> [What to produce] Can you put the data below into a JSON list of strings, with one string for each line, no blank lines, and no pictures?

> [Extracted records]
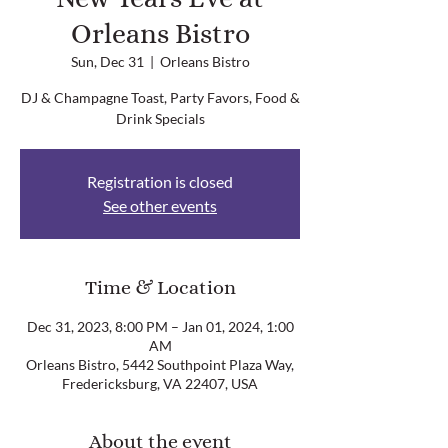
Orleans Bistro
Sun, Dec 31
  |  
Orleans Bistro
DJ & Champagne Toast, Party Favors, Food &
Drink Specials
Registration is closed
See other events
Time & Location
Dec 31, 2023, 8:00 PM – Jan 01, 2024, 1:00
AM
Orleans Bistro, 5442 Southpoint Plaza Way,
Fredericksburg, VA 22407, USA
About the event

> [Response to this task]
[
  "Orleans Bistro",
  "Sun, Dec 31",
  "  |  ",
  "Orleans Bistro",
  "DJ & Champagne Toast, Party Favors, Food &",
  "Drink Specials",
  "Registration is closed",
  "See other events",
  "Time & Location",
  "Dec 31, 2023, 8:00 PM – Jan 01, 2024, 1:00",
  "AM",
  "Orleans Bistro, 5442 Southpoint Plaza Way,",
  "Fredericksburg, VA 22407, USA",
  "About the event"
]